Could you return every line of the material that contains the word "size"?
───── SUPPLIED ENTRIES
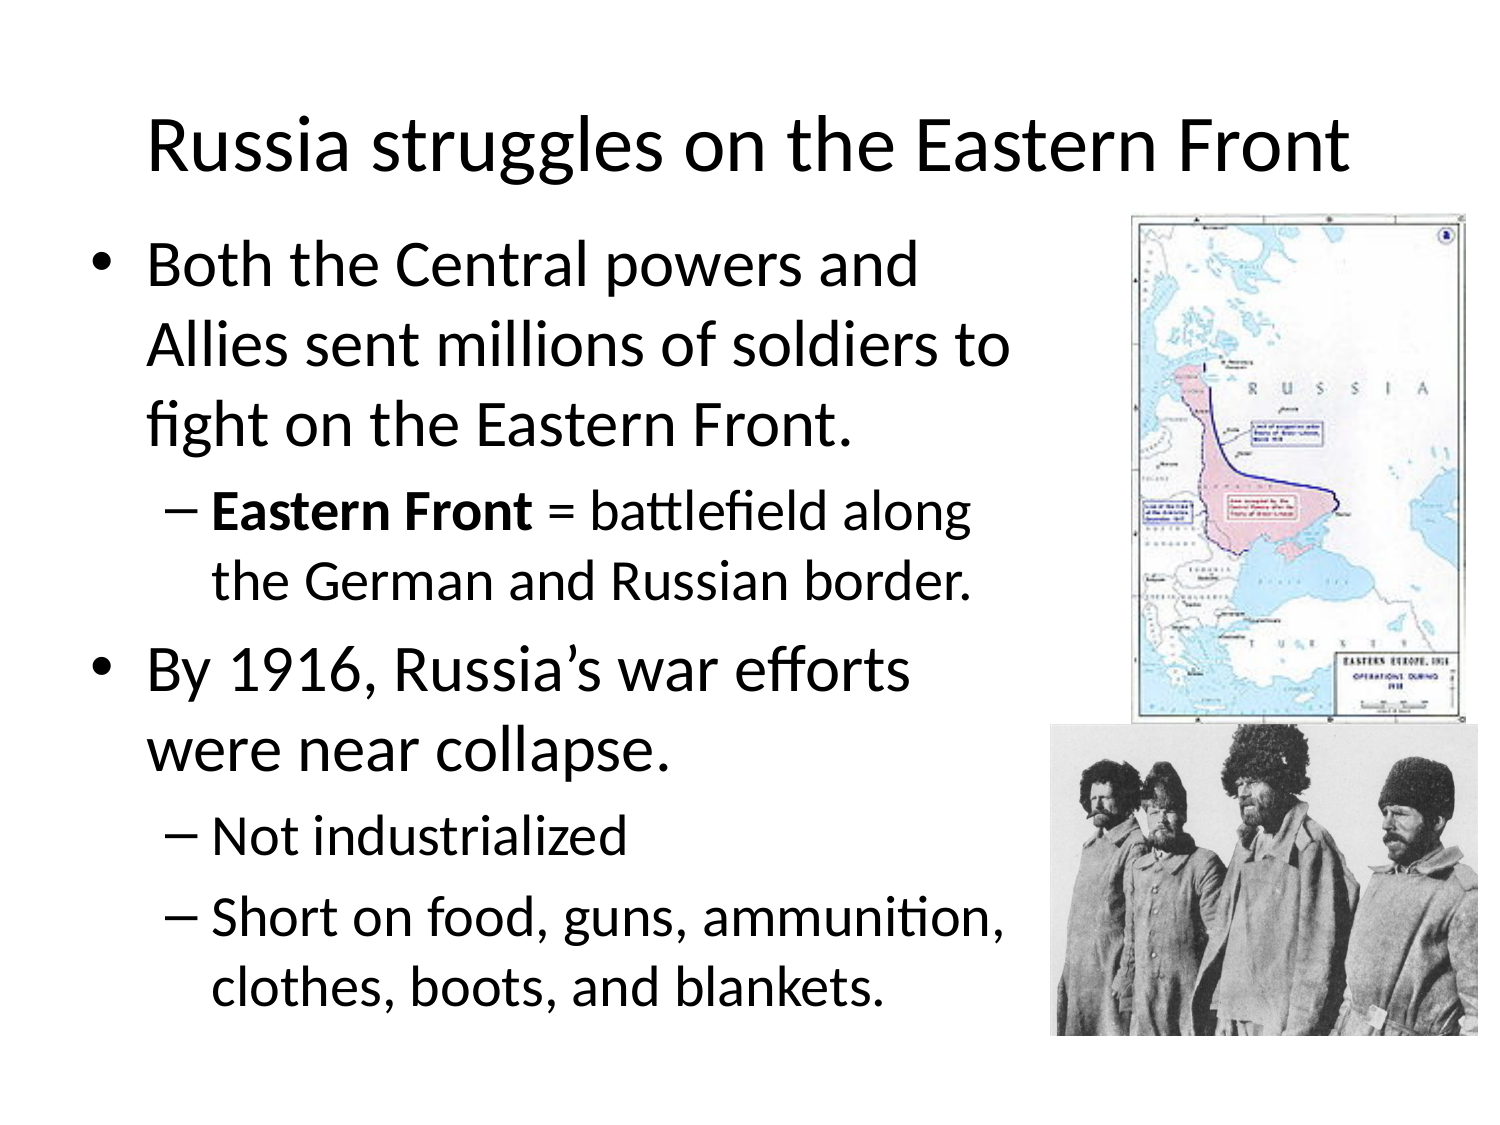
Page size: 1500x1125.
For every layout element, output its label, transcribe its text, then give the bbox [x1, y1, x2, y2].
──────────
───── SUPPLIED ENTRIES
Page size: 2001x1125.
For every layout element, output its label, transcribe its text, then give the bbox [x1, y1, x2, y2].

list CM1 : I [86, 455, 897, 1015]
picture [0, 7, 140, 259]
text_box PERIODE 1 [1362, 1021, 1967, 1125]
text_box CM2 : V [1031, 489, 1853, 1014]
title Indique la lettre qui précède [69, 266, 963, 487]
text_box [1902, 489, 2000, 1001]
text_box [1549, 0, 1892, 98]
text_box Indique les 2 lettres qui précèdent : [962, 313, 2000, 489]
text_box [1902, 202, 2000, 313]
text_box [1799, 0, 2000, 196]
──────────
» SOLUTION TO THIS EXERCISE
Page size: 1500x1125.
Page size: 2001x1125.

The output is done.